Если бы не это, косогор над речкой был бы по-настоящему живописен и радовал глаз. Где-то далеко-далеко внизу журчала речушка. Можно было незаметно пройти берегом километров пять, не меньше. Кроме берез, на склонах росло множество самых различных лиственных деревьев, почти все они встречались в Литве: тут тебе ильм, вяз, крушина и калина, рябина, ясень, дуб, ольха, бук, осина, верба, ракита, бредина. Северия узнавала их и каждому радовалась по-иному.
Красив был этот косогор, и все же Северии милей был другой, с которого открываются дали необъятные… вплоть до самой ее деревни Аужбикай; он зарос в основном орешником, потому как обращен был к долине, в солнечную сторону, оттого и орехов там было больше, и все один к одному. Больше собирали тут, на припеке, и земляники, до которой Северюте с детства была большая охотница.
С того пригорка и впрямь открывалась неоглядная ширь, ибо долина простиралась на несколько миль.
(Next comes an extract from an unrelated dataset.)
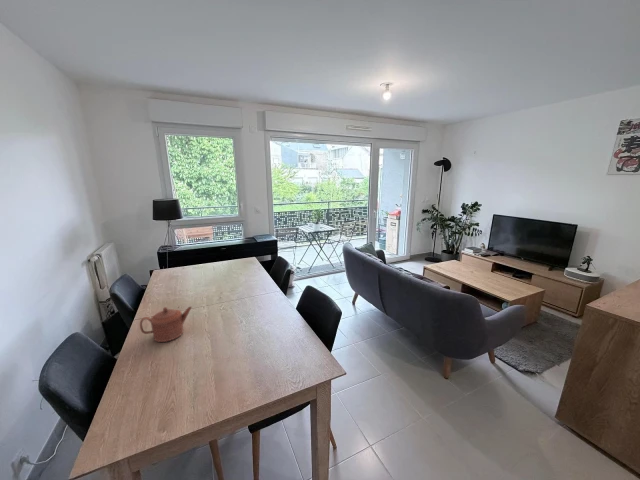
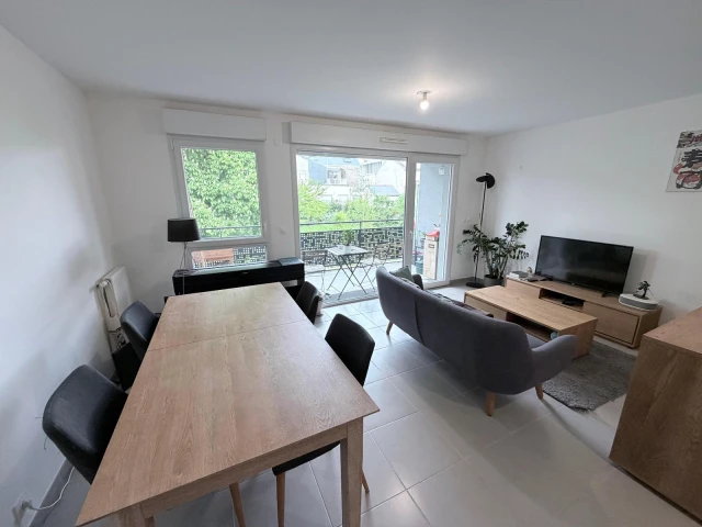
- teapot [139,306,193,343]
Северия, насобирав полный кузовок грибов, подолгу глядела отсюда вдаль, любовалась простиравшейся перед ней ширью и грустила о чем-то своем, не слишком торопясь вернуться к себе на равнину, где и вправду было тоскливо.
Начнем с того, что помещичий двор был величиной чуть ли не с поле. С трудом можно было догадаться, что за человек стоит на другом конце двора. Северия привыкла к тесным огороженным дворикам, оттого этот и не казался ей двором — поле да и только, все на виду, без ограды, и даже проселочная дорога его перерезает. Повсюду разбросаны солидные дворовые постройки, сложенные из обтесанных только с одной стороны камней. Такие, не уступающие египетским пирамидам, хоромины не возведешь только наемной силой, тут требуются рабы. Хороши они были, эти постройки, ничего не скажешь, и догляд за ними был строгий, а все же казались неуютными — уж больно огромны.
Самым неуютным был жилой дом, тоже без надобности громадный, хотя и одноэтажный и деревянный. Обращенный фасадом к северу, он вечно находился в тени, и казалось, от него тянет холодом в самый разгар лета. Обратной стороной дом глядел на солнце, но окна выходили в сад, который, несмотря на свою обширность, тоже не пропускал света, ибо так густо был обсажен вокруг елями, что даже трава под ними не росла. Сад был запущенный, одичалый, его обнесли высокой оградой, чтобы не забрались воры и подпаски.
Во дворе взгляд задерживался лишь на некрасивом пруде довольно внушительных размеров, со стоячей, загаженной птицами водой, не желающей даже отражать росшие по его краям ивы — старые, корявые, с обрубленными верхушками. Их одичалый вид в таком культурном поместье производил поистине гнетущее впечатление.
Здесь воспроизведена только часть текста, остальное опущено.